§ **DOCUMENT SECTION**
Hard Drugs

It is rich, but Raich has come back to haunt those hoping for a legal answer to Obama Care. Just as I predicted in Letter to a Friend.

Reason Magazine has the news.

According to a federal judge in Virginia, ObamaCare's individual mandate to purchase health insurance is constitutional under the Commerce Clause because, under precedents set by previous cases, "Congress has broad power to regulate purely local matters that have substantial economic effects, even where the regulated individuals claim not to participate in interstate commerce." The ruling, which was released yesterday, dismissed an argument by Liberty University, a Christian school based in the state, that the law should be invalidated because, among other reasons, it unconstitutionally requires individuals to purchase health insurance.

§ **EXPLORE THE MATERIAL**
(A) In the post on the ObamaCare ruling, rewrite the part that begins with "It is rich, but" and ends with "has the news.", swapping "Reason Magazine" for "a news magazine".
(B) Carry on the post on the ObamaCare ruling from its last sentence.
The lines that come next are separate material and are not part of the post on the ObamaCare ruling.

Text data taken from the page

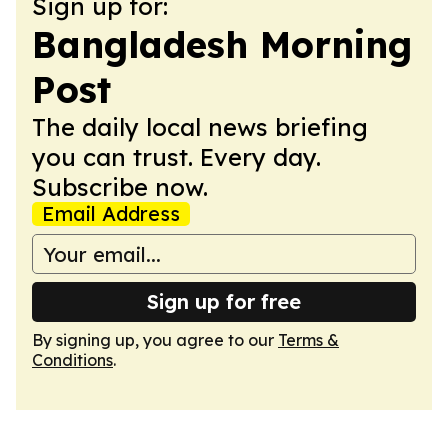
Sign up for:
Bangladesh Morning
Post
The daily local news briefing
you can trust. Every day.
Subscribe now.
Email Address
Sign up for free
By signing up, you agree to our
Terms &
Conditions
.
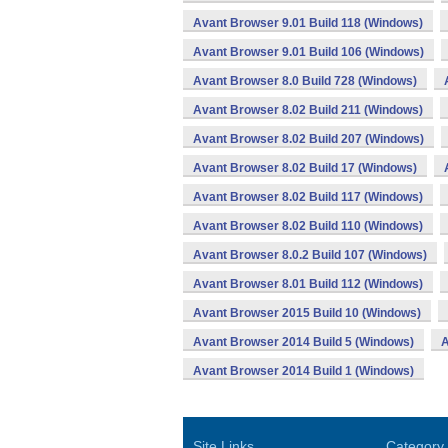
Avant Browser 9.01 Build 118 (Windows)
Avant Browser 9.01 Build 106 (Windows)
Avant Browser 8.0 Build 728 (Windows)
Avant Browser 8.02 Build 211 (Windows)
Avant Browser 8.02 Build 207 (Windows)
Avant Browser 8.02 Build 17 (Windows)
Avant Browser 8.02 Build 117 (Windows)
Avant Browser 8.02 Build 110 (Windows)
Avant Browser 8.0.2 Build 107 (Windows)
Avant Browser 8.01 Build 112 (Windows)
Avant Browser 2015 Build 10 (Windows)
Avant Browser 2014 Build 5 (Windows)
A
Avant Browser 2014 Build 1 (Windows)
Site Links
Category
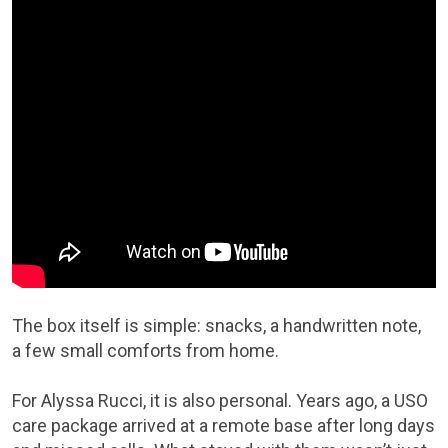
The box itself is simple: snacks, a handwritten note,
a few small comforts from home.
For Alyssa Rucci, it is also personal. Years ago, a USO
care package arrived at a remote base after long days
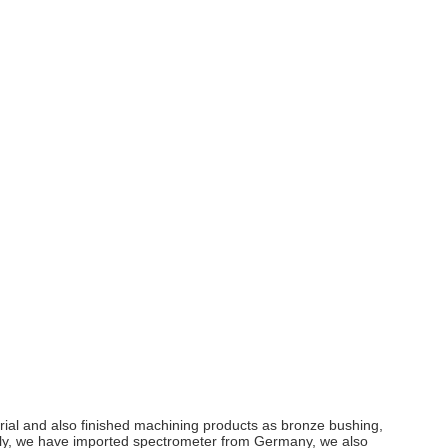
erial and also finished machining products as bronze bushing,
ictly, we have imported spectrometer from Germany, we also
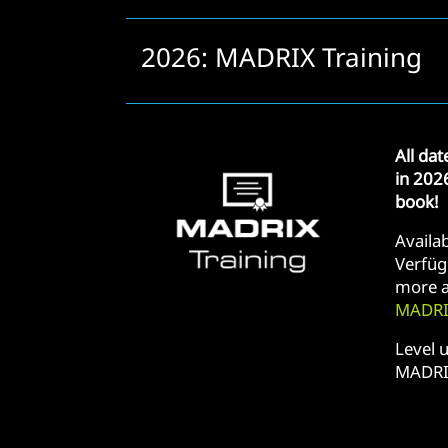
2026: MADRIX Training
All da
in 202
book!
Availab
Verfüg
more a
MADRIX
Level u
MADRI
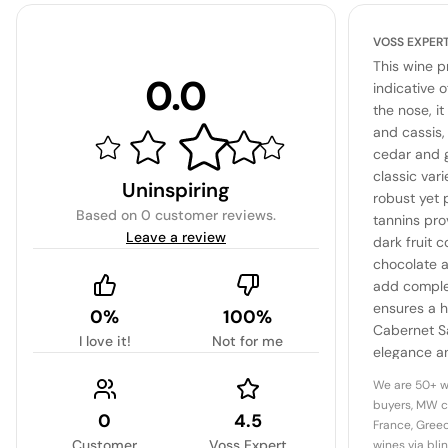
VOSS EXPER
This wine p
0.0
indicative 
the nose, it
and cassis,
cedar and g
classic vari
Uninspiring
robust yet 
Based on
0 customer reviews
.
tannins pro
Leave a review
dark fruit c
chocolate a
add complex
ensures a h
0%
100%
Cabernet S
I love it!
Not for me
elegance an
promising 
We are 50+ w
next decad
buyers, MW c
0
4.5
France, Greec
Customer
Voss Expert
wines via bli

§ **EXERCISE RESULTS**
(A)
It is rich, but Raich has come back to haunt those hoping for a legal answer to Obama Care. Just as I predicted in Letter to a Friend.

a news magazine has the news.

(B)
The section of the decision dealing with the mandate leans heavily on the Supreme Court's ruling in Gonzales v. Raich, a case in which the Court decided that, under the Commerce Clause, Congress could criminalize growing marijuana at home for personal use because failure to do so would upend a legitimate regulatory activity. Yesterday's ruling by Judge Norman K. Moon quotes Raich to argue that Congress may regulate "purely intrastate activity that is not itself 'commercial'...if it concludes that failure to regulate that class of activity would undercut the regulation of the interstate market in that commodity."

With the previous understanding the government was merely leasing the taxpayers. It now owns them. But you have to admit the dopers got what was coming to them. And now the rest of us are going to get it. Good and hard.

The Raich case was about pot. So maybe Marijuana is a hard drug after all. Evidently in aggregate it will be hardest on those who don't use it. A very peculiar drug to be sure.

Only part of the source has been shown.